• **Your assignment**
Your task is to set down the records below again, exactly.

• **The input**

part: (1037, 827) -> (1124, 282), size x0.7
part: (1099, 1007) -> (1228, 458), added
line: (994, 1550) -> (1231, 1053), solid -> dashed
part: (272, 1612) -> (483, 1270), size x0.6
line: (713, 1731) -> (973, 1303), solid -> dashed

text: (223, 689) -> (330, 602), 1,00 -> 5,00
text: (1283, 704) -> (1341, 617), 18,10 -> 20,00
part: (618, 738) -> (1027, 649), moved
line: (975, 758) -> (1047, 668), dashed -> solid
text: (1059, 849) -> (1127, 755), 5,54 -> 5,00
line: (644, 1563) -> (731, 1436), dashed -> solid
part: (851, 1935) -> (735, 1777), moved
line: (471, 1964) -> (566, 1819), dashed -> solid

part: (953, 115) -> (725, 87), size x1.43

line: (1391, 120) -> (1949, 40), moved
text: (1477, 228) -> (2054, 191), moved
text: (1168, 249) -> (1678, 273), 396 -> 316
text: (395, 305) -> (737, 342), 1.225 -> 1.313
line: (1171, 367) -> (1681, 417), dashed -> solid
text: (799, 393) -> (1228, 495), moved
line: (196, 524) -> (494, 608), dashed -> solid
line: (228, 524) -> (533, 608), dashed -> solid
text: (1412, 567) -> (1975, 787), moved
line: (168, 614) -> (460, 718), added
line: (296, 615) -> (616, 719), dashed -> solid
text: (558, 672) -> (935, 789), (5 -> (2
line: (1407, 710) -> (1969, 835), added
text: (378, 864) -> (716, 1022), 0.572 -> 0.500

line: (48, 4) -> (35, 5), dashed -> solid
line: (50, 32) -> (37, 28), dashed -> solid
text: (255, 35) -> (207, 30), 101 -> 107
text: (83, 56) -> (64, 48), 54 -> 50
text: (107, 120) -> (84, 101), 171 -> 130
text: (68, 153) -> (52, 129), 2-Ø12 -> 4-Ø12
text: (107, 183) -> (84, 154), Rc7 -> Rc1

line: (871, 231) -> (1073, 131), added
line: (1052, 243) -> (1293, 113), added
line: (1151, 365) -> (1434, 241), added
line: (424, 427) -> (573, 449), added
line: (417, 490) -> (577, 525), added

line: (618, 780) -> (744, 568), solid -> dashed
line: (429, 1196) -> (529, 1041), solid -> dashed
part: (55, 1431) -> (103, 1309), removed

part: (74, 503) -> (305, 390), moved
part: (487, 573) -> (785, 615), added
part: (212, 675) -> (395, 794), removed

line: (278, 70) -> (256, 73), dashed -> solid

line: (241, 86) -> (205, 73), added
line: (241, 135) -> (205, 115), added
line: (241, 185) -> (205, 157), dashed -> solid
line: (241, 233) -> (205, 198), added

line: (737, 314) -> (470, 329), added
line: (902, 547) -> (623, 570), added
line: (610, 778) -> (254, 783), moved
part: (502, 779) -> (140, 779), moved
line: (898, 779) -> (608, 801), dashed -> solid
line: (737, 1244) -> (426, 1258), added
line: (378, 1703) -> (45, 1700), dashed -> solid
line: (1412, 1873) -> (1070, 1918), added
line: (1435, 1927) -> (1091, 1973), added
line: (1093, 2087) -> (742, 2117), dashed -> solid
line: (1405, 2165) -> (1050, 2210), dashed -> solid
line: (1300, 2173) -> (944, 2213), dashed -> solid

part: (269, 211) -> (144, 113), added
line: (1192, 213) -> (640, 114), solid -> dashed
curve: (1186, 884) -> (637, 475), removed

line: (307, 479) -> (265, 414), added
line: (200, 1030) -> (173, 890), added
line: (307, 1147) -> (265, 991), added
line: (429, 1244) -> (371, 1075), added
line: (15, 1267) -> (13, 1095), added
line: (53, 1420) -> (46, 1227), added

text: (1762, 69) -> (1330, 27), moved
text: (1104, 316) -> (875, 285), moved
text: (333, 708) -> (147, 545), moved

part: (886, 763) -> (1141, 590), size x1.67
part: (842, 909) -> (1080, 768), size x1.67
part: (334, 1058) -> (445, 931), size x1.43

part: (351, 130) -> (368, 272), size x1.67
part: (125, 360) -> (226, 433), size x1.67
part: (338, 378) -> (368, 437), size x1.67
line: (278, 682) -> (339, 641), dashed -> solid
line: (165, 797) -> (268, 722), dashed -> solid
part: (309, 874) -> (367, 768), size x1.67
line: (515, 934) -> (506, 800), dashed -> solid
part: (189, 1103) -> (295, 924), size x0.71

• **Exercise result**
part: (1037, 827) -> (1124, 282), size x0.7
part: (1099, 1007) -> (1228, 458), added
line: (994, 1550) -> (1231, 1053), solid -> dashed
part: (272, 1612) -> (483, 1270), size x0.6
line: (713, 1731) -> (973, 1303), solid -> dashed

text: (223, 689) -> (330, 602), 1,00 -> 5,00
text: (1283, 704) -> (1341, 617), 18,10 -> 20,00
part: (618, 738) -> (1027, 649), moved
line: (975, 758) -> (1047, 668), dashed -> solid
text: (1059, 849) -> (1127, 755), 5,54 -> 5,00
line: (644, 1563) -> (731, 1436), dashed -> solid
part: (851, 1935) -> (735, 1777), moved
line: (471, 1964) -> (566, 1819), dashed -> solid

part: (953, 115) -> (725, 87), size x1.43

line: (1391, 120) -> (1949, 40), moved
text: (1477, 228) -> (2054, 191), moved
text: (1168, 249) -> (1678, 273), 396 -> 316
text: (395, 305) -> (737, 342), 1.225 -> 1.313
line: (1171, 367) -> (1681, 417), dashed -> solid
text: (799, 393) -> (1228, 495), moved
line: (196, 524) -> (494, 608), dashed -> solid
line: (228, 524) -> (533, 608), dashed -> solid
text: (1412, 567) -> (1975, 787), moved
line: (168, 614) -> (460, 718), added
line: (296, 615) -> (616, 719), dashed -> solid
text: (558, 672) -> (935, 789), (5 -> (2
line: (1407, 710) -> (1969, 835), added
text: (378, 864) -> (716, 1022), 0.572 -> 0.500

line: (48, 4) -> (35, 5), dashed -> solid
line: (50, 32) -> (37, 28), dashed -> solid
text: (255, 35) -> (207, 30), 101 -> 107
text: (83, 56) -> (64, 48), 54 -> 50
text: (107, 120) -> (84, 101), 171 -> 130
text: (68, 153) -> (52, 129), 2-Ø12 -> 4-Ø12
text: (107, 183) -> (84, 154), Rc7 -> Rc1

line: (871, 231) -> (1073, 131), added
line: (1052, 243) -> (1293, 113), added
line: (1151, 365) -> (1434, 241), added
line: (424, 427) -> (573, 449), added
line: (417, 490) -> (577, 525), added

line: (618, 780) -> (744, 568), solid -> dashed
line: (429, 1196) -> (529, 1041), solid -> dashed
part: (55, 1431) -> (103, 1309), removed

part: (74, 503) -> (305, 390), moved
part: (487, 573) -> (785, 615), added
part: (212, 675) -> (395, 794), removed

line: (278, 70) -> (256, 73), dashed -> solid

line: (241, 86) -> (205, 73), added
line: (241, 135) -> (205, 115), added
line: (241, 185) -> (205, 157), dashed -> solid
line: (241, 233) -> (205, 198), added

line: (737, 314) -> (470, 329), added
line: (902, 547) -> (623, 570), added
line: (610, 778) -> (254, 783), moved
part: (502, 779) -> (140, 779), moved
line: (898, 779) -> (608, 801), dashed -> solid
line: (737, 1244) -> (426, 1258), added
line: (378, 1703) -> (45, 1700), dashed -> solid
line: (1412, 1873) -> (1070, 1918), added
line: (1435, 1927) -> (1091, 1973), added
line: (1093, 2087) -> (742, 2117), dashed -> solid
line: (1405, 2165) -> (1050, 2210), dashed -> solid
line: (1300, 2173) -> (944, 2213), dashed -> solid

part: (269, 211) -> (144, 113), added
line: (1192, 213) -> (640, 114), solid -> dashed
curve: (1186, 884) -> (637, 475), removed

line: (307, 479) -> (265, 414), added
line: (200, 1030) -> (173, 890), added
line: (307, 1147) -> (265, 991), added
line: (429, 1244) -> (371, 1075), added
line: (15, 1267) -> (13, 1095), added
line: (53, 1420) -> (46, 1227), added

text: (1762, 69) -> (1330, 27), moved
text: (1104, 316) -> (875, 285), moved
text: (333, 708) -> (147, 545), moved

part: (886, 763) -> (1141, 590), size x1.67
part: (842, 909) -> (1080, 768), size x1.67
part: (334, 1058) -> (445, 931), size x1.43

part: (351, 130) -> (368, 272), size x1.67
part: (125, 360) -> (226, 433), size x1.67
part: (338, 378) -> (368, 437), size x1.67
line: (278, 682) -> (339, 641), dashed -> solid
line: (165, 797) -> (268, 722), dashed -> solid
part: (309, 874) -> (367, 768), size x1.67
line: (515, 934) -> (506, 800), dashed -> solid
part: (189, 1103) -> (295, 924), size x0.71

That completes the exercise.